Eugene Eisenmann, a Panamanian lawyer and ornithologist, put him to work in the gull collection at the American Museum of Natural History and invited him to lectures by evolutionary biologists Ernst Mayr, Theodosius Dobzhansky and George Gaylord Simpson.
Later, for his Ph.D., at Cornell, Neal set off to the Arctic to discover what keeps gull species in a rassenkreis around 'a group of closely related subspecies', from interbreeding. He painted 'super eye rings' on some birds to see if mated pairs would break up. His curiosity and controversial results impressed Martin Moynihan, who hired him to work at STRI.
RIVERS OF HAWKS More than a million Swainson's Hawks, Broad-Winged Hawks and Black Vultures travel from the prairies and mountains of North America to the South American pampas and back every year. Neal Smith and colleagues explained how migrants make the 5,000-9,000 kilometer journey without eating along the way. By riding warm air 'thermals' up into the clouds and gliding back down in long streams that Neal called 'rivers of hawks,' they use solar energy to supplement fat supplies for the 30-65 day trip.

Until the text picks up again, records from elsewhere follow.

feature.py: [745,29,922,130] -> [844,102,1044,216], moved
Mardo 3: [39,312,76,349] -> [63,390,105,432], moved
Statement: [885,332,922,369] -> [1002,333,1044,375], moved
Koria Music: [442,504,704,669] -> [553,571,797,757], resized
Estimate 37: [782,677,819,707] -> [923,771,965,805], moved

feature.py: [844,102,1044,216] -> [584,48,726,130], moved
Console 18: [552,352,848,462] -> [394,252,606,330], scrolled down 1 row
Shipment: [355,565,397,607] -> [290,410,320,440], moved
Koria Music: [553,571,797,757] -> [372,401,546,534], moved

SERENDIPITY A few days after arriving in Panama, Neal saw a spectacular migration of green-and-black moths. "What are they? Where are they coming from?" Neal asked. No one knew the answer. Neal then studied the moths and found that the plants they eat gradually become toxic, forcing the moths to migrate. The sugar-mimicking toxin not only disrupts predator digestion but may have a number of applications - as a diet aid, treatment for diabetes or AIDS, or as a pesticide to control locusts.

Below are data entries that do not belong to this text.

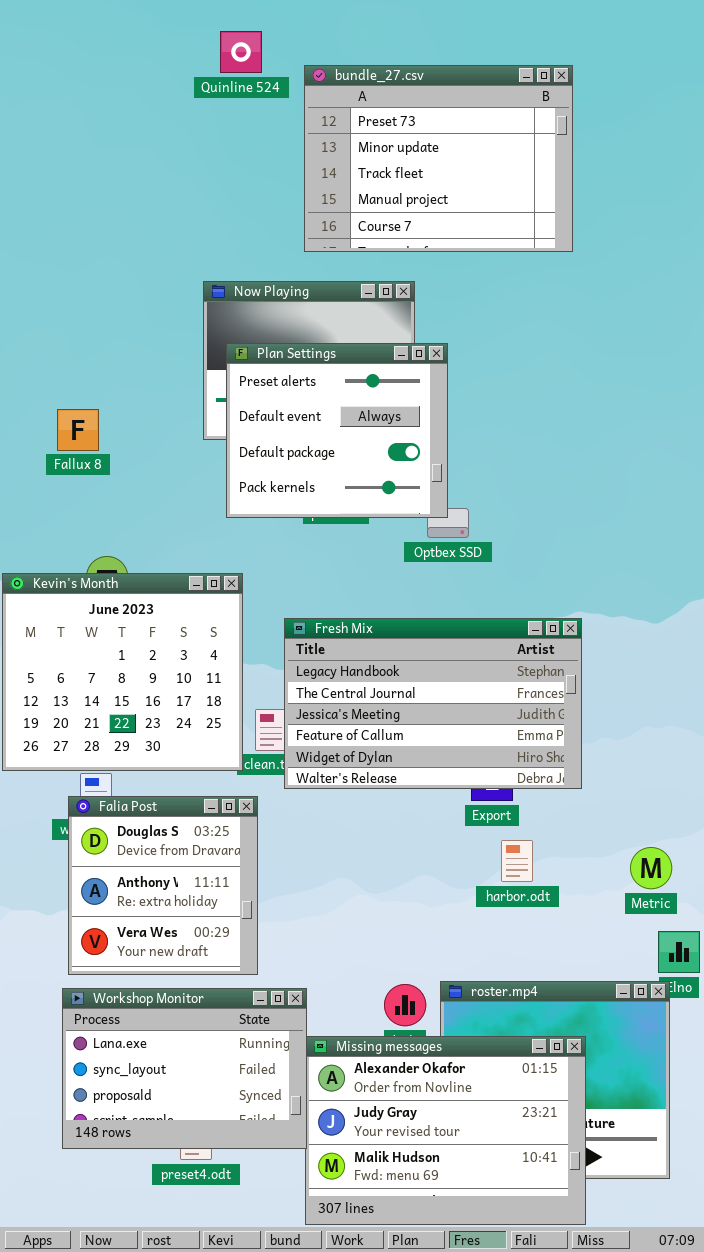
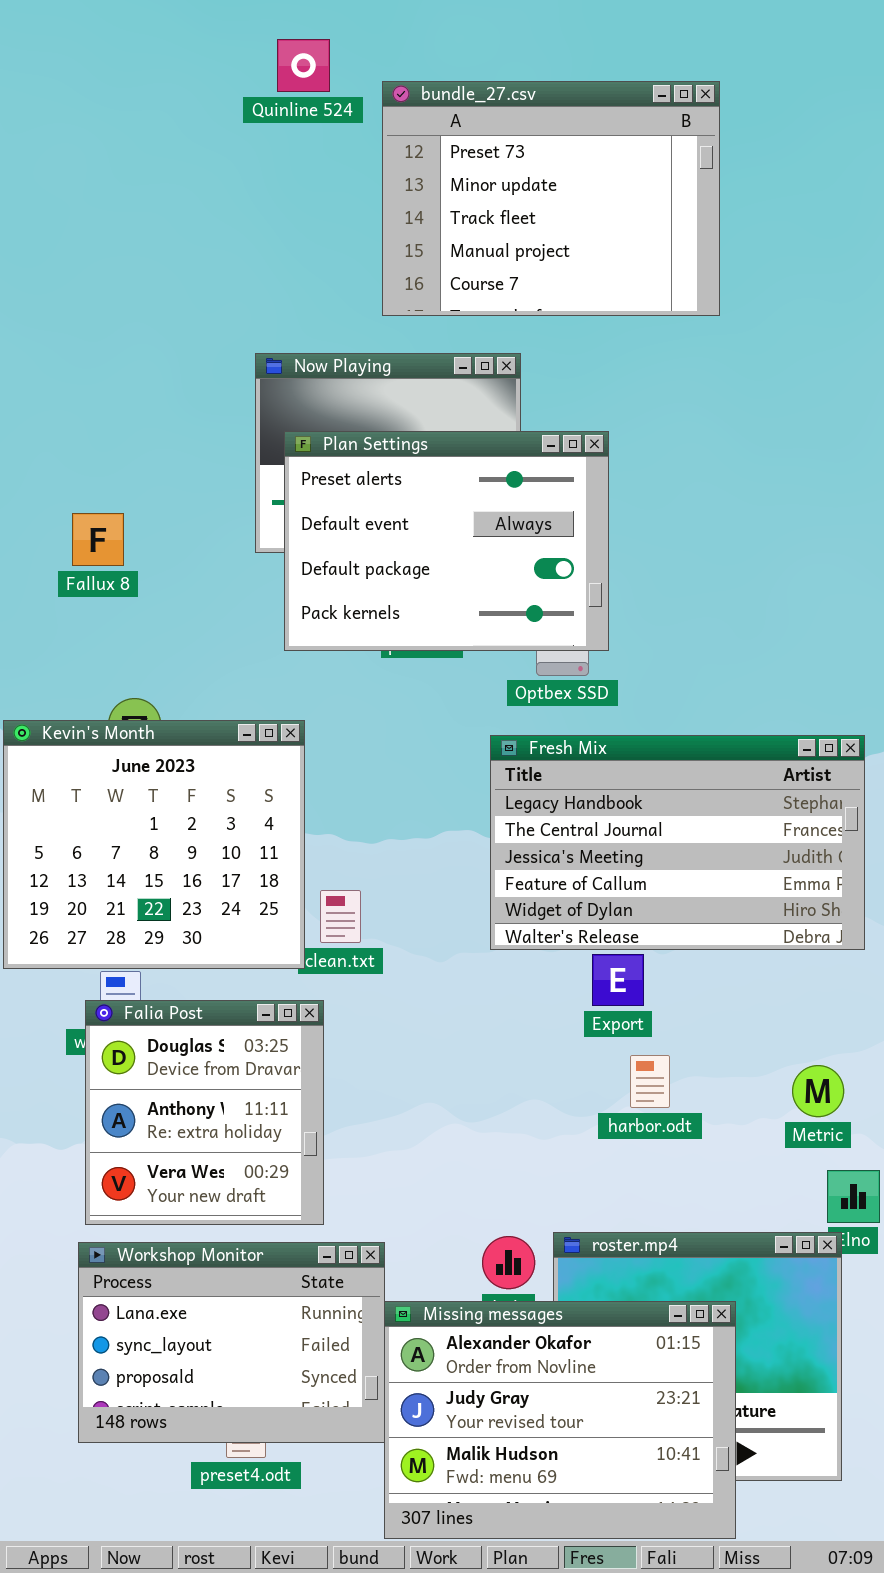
Plan Settings: [226,343,448,518] -> [284,431,609,651], resized
Fresh Mix: [284,618,582,789] -> [490,735,865,950], moved

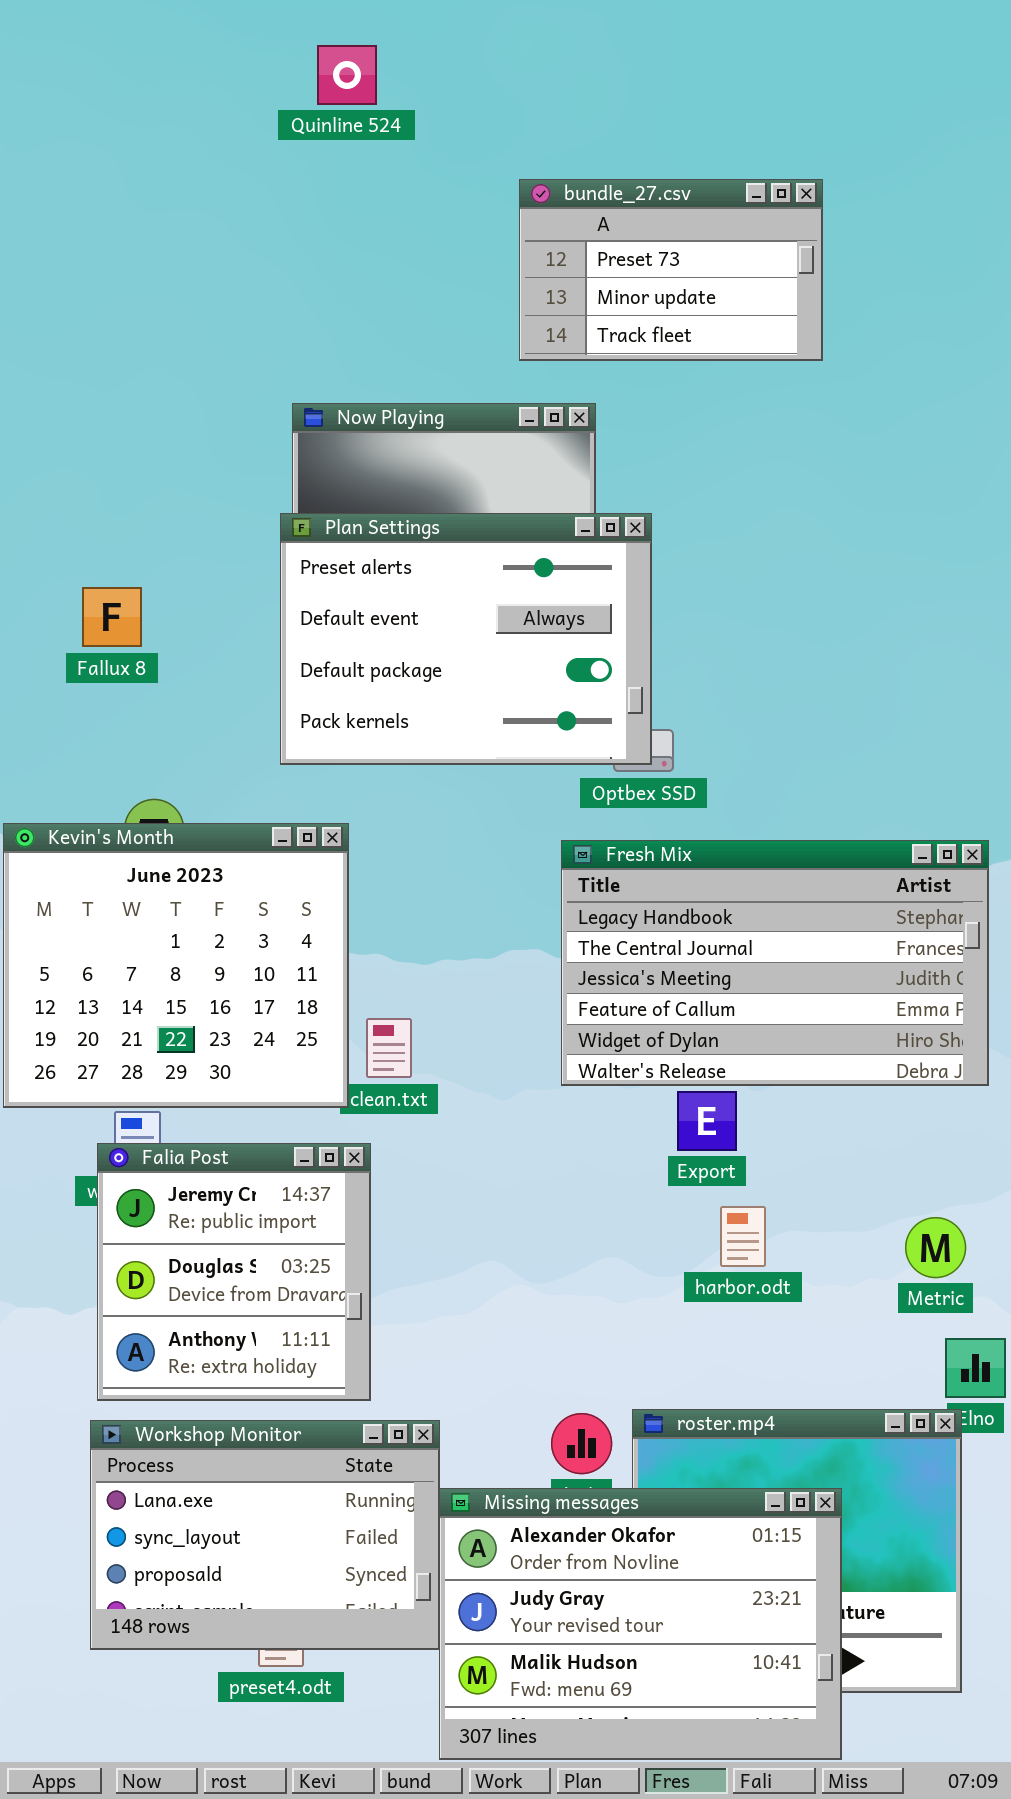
bundle_27.csv: [382,81,720,316] -> [519,179,823,361], resized
Plan Settings: [284,431,609,651] -> [280,513,652,765], moved
Falia Post: [85,1000,324,1225] -> [97,1143,371,1401], scrolled up 1 row

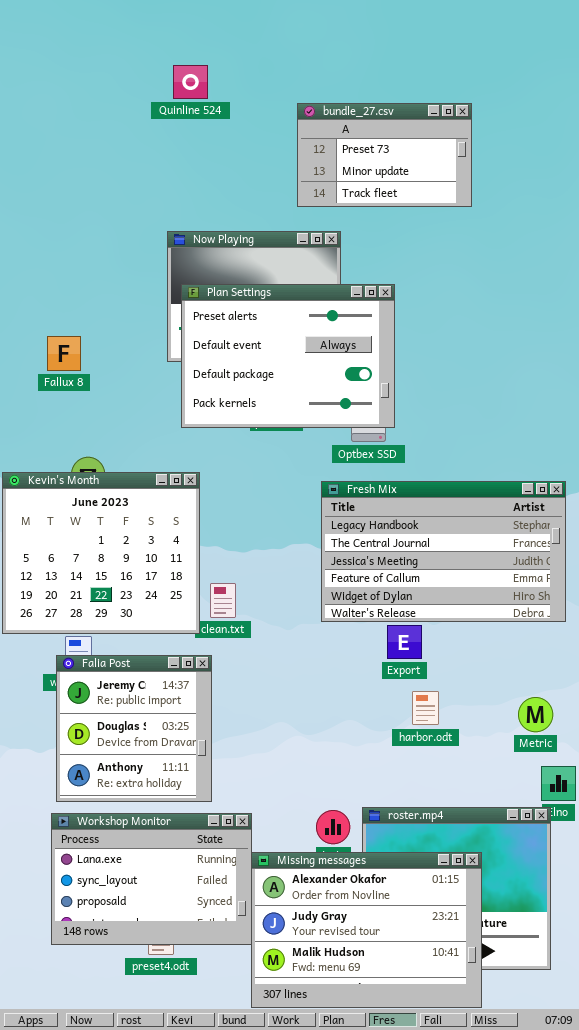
Quinline 524: [317,45,377,105] -> [173,65,208,99], moved
Plan Settings: [280,513,652,765] -> [181,284,395,428], moved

THE ADVANTAGE OF BEING PARASITIZED Chestnut-headed Oropendolas live in big colonies of tear-shaped basket nests. Neal used a cherry-picker truck on loan from the U.S. Air Force to observe hundreds of nests without disturbing the occupants. In a paper in the journal Nature, Neal described his observation that the chicks of giant cowbirds, nest parasites that lay their eggs in Oropendola nests, remove botfly larvae that could kill the chicks of the oropendolas.
DARWIN'S "BEAUTIFUL CONTRIVANCES" Neal could often be found in a screen house next to the Ancon building at STRI. Amid myriad baskets hung in gentle mist sprays, Neal created new varieties of orchids, often of ineffable beauty. At the entrance to the nearby Tupper Center, Neal treated the STRI community to a dazzling display of the pick of the crop, sparking conversations about pollination and co-evolution among students and visitors.
Science Sendings By the 1990's thousands of specialized journals, many online, made it challenging to keep up with the scientific literature. Appalled that people didn't read widely and that they even repeated previous work, Neal started Science Sendings, combing through Current Contents and e-mailing articles and book reviews that he considered to be breakthroughs, controversial, hidden in obscure journals, or just plain wrong to a list of appreciative colleagues, journalists and students around the world. When Neal died on Sept. 28, 2012, 7,000 people were receiving his Science Sendings.